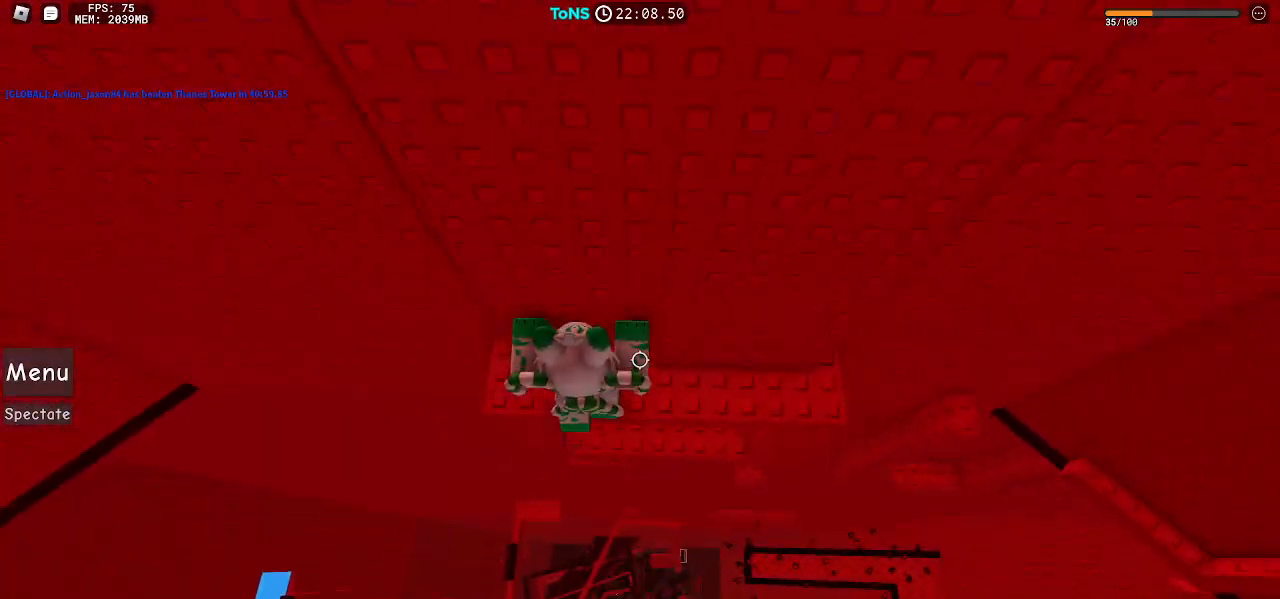
{"keys": ["d"], "mouse": ["right"], "events": [[50, "w", "up"]]}
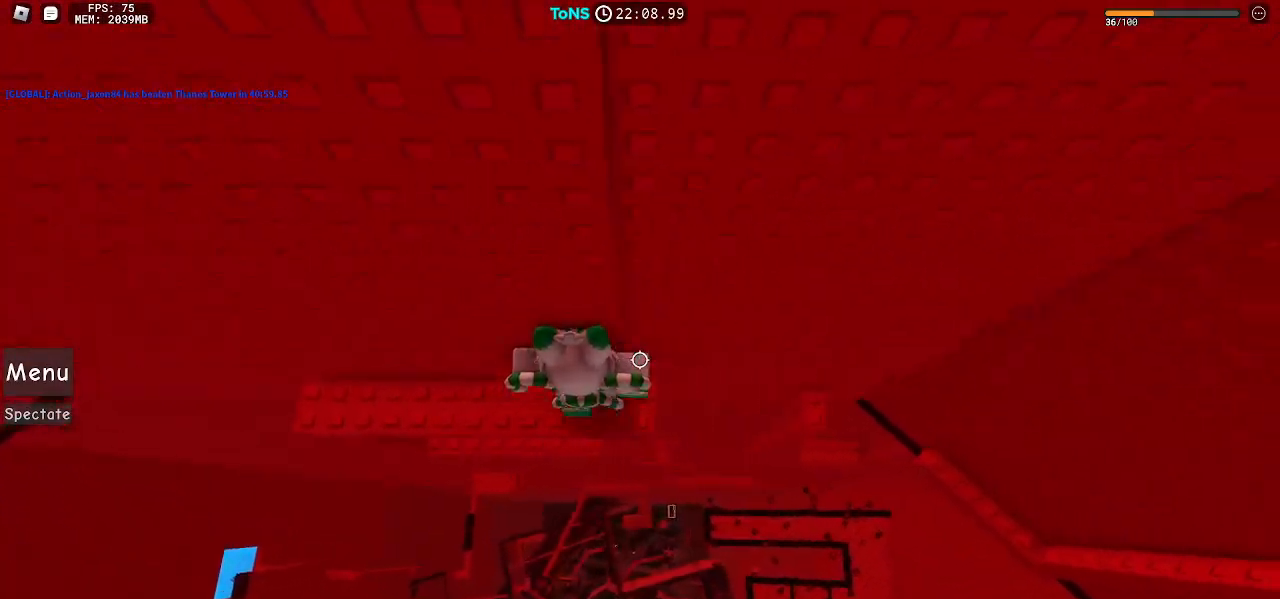
{"keys": ["d"], "mouse": ["right"], "events": [[50, "space", "down"], [183, "space", "up"]]}
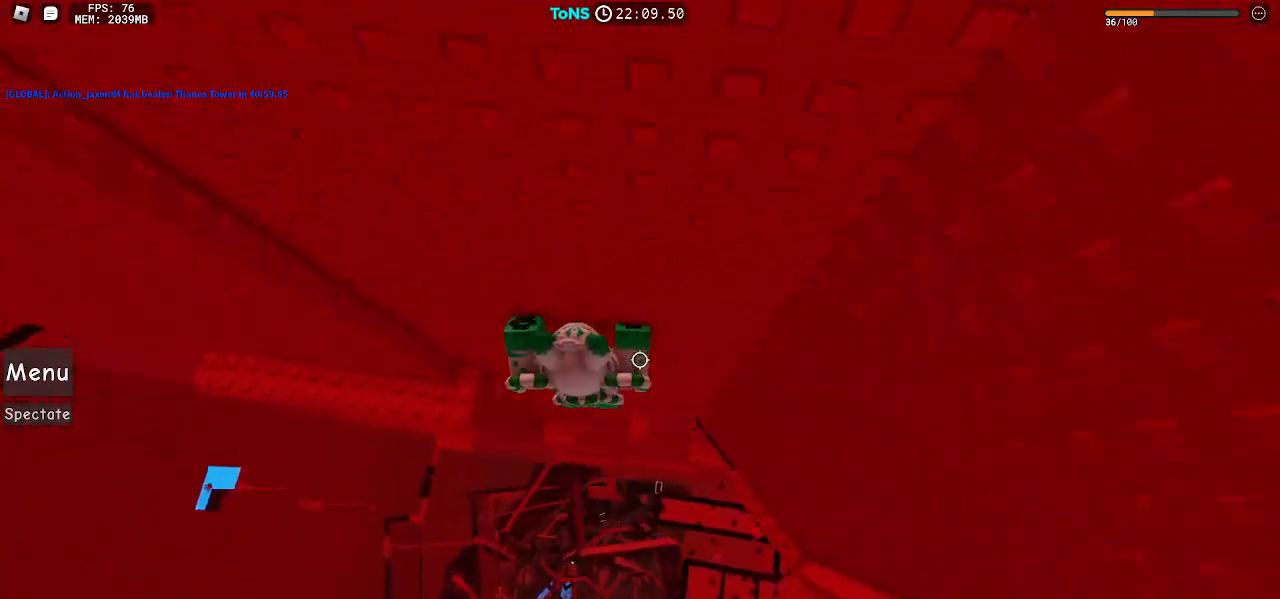
{"keys": ["d"], "mouse": ["right"], "events": [[50, "d", "up"], [133, "d", "down"], [250, "space", "down"], [350, "space", "up"]]}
===
** Your task **
Scan the listing for the word "down". Copy every line in which it appears.

** Finished exercise **
{"keys": ["d"], "mouse": ["right"], "events": [[50, "space", "down"], [183, "space", "up"]]}
{"keys": ["d"], "mouse": ["right"], "events": [[50, "d", "up"], [133, "d", "down"], [250, "space", "down"], [350, "space", "up"]]}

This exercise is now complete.